PyOpenCL Parallel Patterns: Scan/Prefix Sum

Setup Code

In [1]:
import pyopencl as cl
import pyopencl.array
import pyopencl.clrandom
import numpy as np
import numpy.linalg as la
In [2]:
ctx = cl.create_some_context()
queue = cl.CommandQueue(ctx)
In [3]:
n = 10**7
x = cl.clrandom.rand(queue, n, np.float64)

Setting up the kernel: Compute the prefix sum of squares

Want to compute the prefix sum of the squares of all entries in x.

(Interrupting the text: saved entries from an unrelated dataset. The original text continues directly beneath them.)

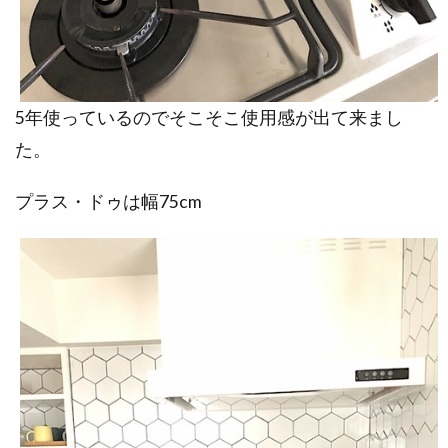
5年使っているのでそこそこ使用感が出て来まし
た。
プラス・ドゥは幅75cm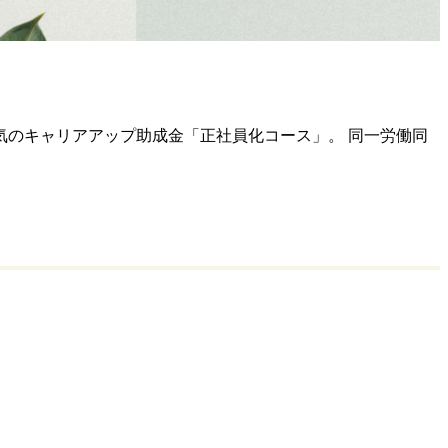
のキャリアアップ助成金「正社員化コース」。 同一労働同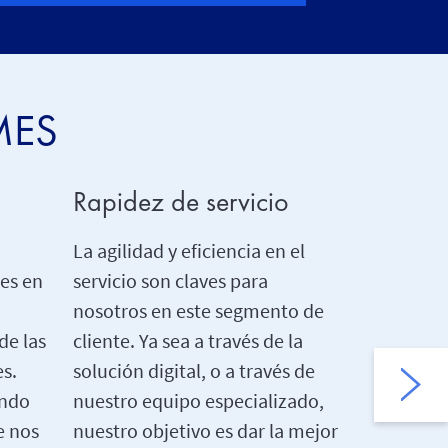
YMES
Rapidez de servicio
Excelenc
tramitac
La agilidad y eficiencia en el
es en
servicio son claves para
Por grand
a
nosotros en este segmento de
nuestra pr
de las
cliente. Ya sea a través de la
siniestro l
es.
solución digital, o a través de
Nuestro e
endo
nuestro equipo especializado,
de siniest
e nos
nuestro objetivo es dar la mejor
disponible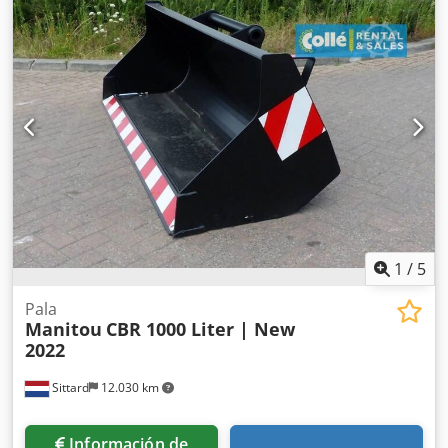
bueno Condición Tipo CE: CE Cuchara para granos Manitou
CBA1500 sin usar, 2450 mm de ancho, hoja atornillable,
varias unidades disponibles Dksdpfxewl Rkks Ahmsr
1
/
5
Pala
Manitou
CBR 1000 Liter | New
2022
Sittard
12.030 km
Información de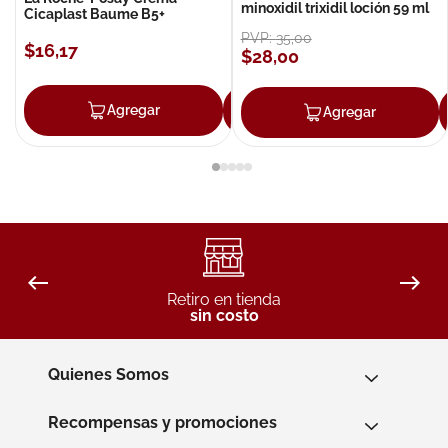
minoxidil trixidil loción 59 ml
Cicaplast Baume B5+
PVP:
35
,
00
$
16
,
17
$
28
,
00
Agregar
Agregar
Agregar
Retiro en tienda
sin costo
Quienes Somos
Recompensas y promociones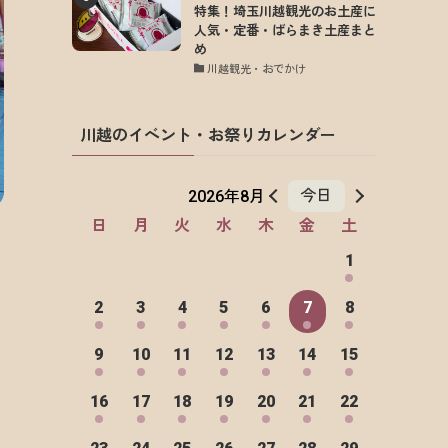
特集！埼玉川越観光のお土産に
人気・定番・ばらまき土産まと
め
川越観光・おでかけ
川越のイベント・お祭りカレンダー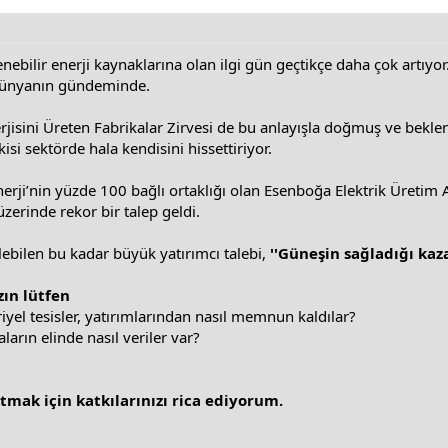
ebilir enerji kaynaklarına olan ilgi gün geçtikçe daha çok artıyor.
 dünyanın gündeminde.
jisini Üreten Fabrikalar Zirvesi de bu anlayışla doğmuş ve bekle
si sektörde hala kendisini hissettiriyor.
erji’nin yüzde 100 bağlı ortaklığı olan Esenboğa Elektrik Üretim A
zerinde rekor bir talep geldi.
ebilen bu kadar büyük yatırımcı talebi,
''Güneşin sağladığı kaza
zın lütfen
yel tesisler, yatırımlarından nasıl memnun kaldılar?
rın elinde nasıl veriler var?
atmak için katkılarınızı rica ediyorum.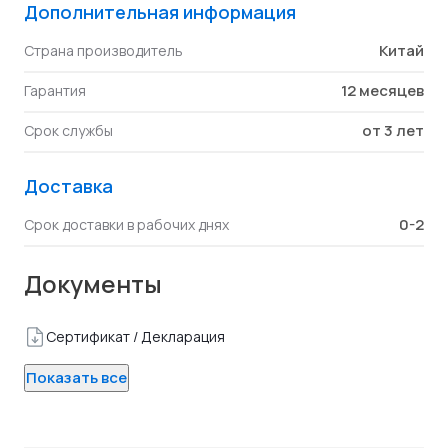
Дополнительная информация
Китай
Страна производитель
12 месяцев
Гарантия
от 3 лет
Срок службы
Доставка
0-2
Срок доставки в рабочих днях
Документы
Сертификат / Декларация
Показать все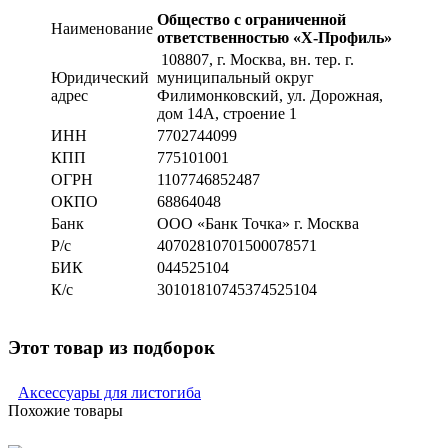
Общество с ограниченной
Наименование
ответственностью «Х-Профиль»
108807
, г. Москва,
вн. тер. г.
Юридический
муниципальный округ
адрес
Филимонковский, ул. Дорожная
,
дом 14А, строение 1
ИНН
7702744099
КПП
775101001
ОГРН
1107746852487
ОКПО
68864048
Банк
ООО «Банк Точка» г. Москва
Р/с
40702810701500078571
БИК
044525104
К/с
30101810745374525104
Этот товар из подборок
Аксессуары для листогиба
Похожие товары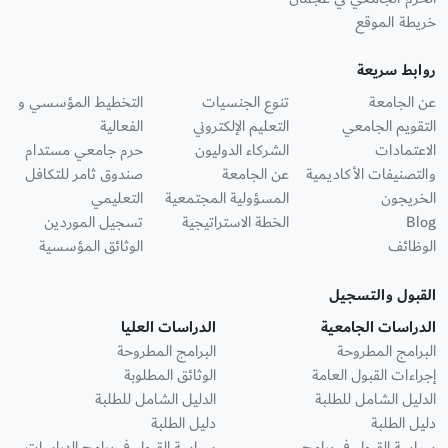
خريطة الموقع
روابط سريعة
عن الجامعة
تنوع الجنسيات
التخطيط المؤسسي و
التقويم الجامعي
التعليم الإلكتروني
الفعالية
الاعتمادات
الشركاء الدوليون
حرم جامعي مستدام
والتصنيفات الأكاديمية
عن الجامعة
صندوق ثامر للتكافل
الخريجون
المسؤولية المجتمعية
التعليمي
Blog
الخطة الاستراتيجية
تسجيل الموردين
الوظائف
الوثائق المؤسسية
القبول والتسجيل
الدراسات الجامعية
الدراسات العليا
البرامج المطروحة
البرامج المطروحة
إجراءات القبول العامة
الوثائق المطلوبة
الدليل الشامل للطلبة
الدليل الشامل للطلبة
دليل الطلبة
دليل الطلبة
سياسة القبول في برامج
سياسة القبول في برامج الدراسات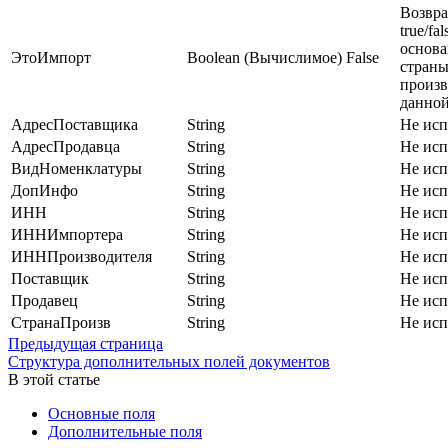
Возвр
true/fal
основ
ЭтоИмпорт
Boolean
(Вычислимое) False
стран
произв
данной
АдресПоставщика
String
Не исп
АдресПродавца
String
Не исп
ВидНоменклатуры
String
Не исп
ДопИнфо
String
Не исп
ИНН
String
Не исп
ИННИмпортера
String
Не исп
ИННПроизводителя
String
Не исп
Поставщик
String
Не исп
Продавец
String
Не исп
СтранаПроизв
String
Не исп
Предыдущая страница
Структура дополнительных полей документов
В этой статье
Основные поля
Дополнительные поля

First, using numpy, as result1:

In [4]:
result1 = np.cumsum(x.get()**2)

Then, using PyOpenCL:

In [5]:
from pyopencl.scan import GenericScanKernel

Syntax:

GSK(context, dtype, arguments, input_expr, scan_expr using a and b, neutral, output_statement with item)

In [6]:
sknl = GenericScanKernel(ctx, np.float64,

    arguments="double *y, double *x",

    input_expr="x[i]*x[i]",

    scan_expr="a+b", neutral="0",

    output_statement="y[i] = item")
In [7]:
result2 = cl.array.empty_like(x)
sknl(result2, x)
Out[7]:
<pyopencl.cffi_cl.Event at 0x7fd522cd9518>

Testing the outcome

In [8]:
print(la.norm(result2.get() - result1))
0.000172238804692

More features:

  • Segmented Scan
  • Output stencils
  • Works on structured types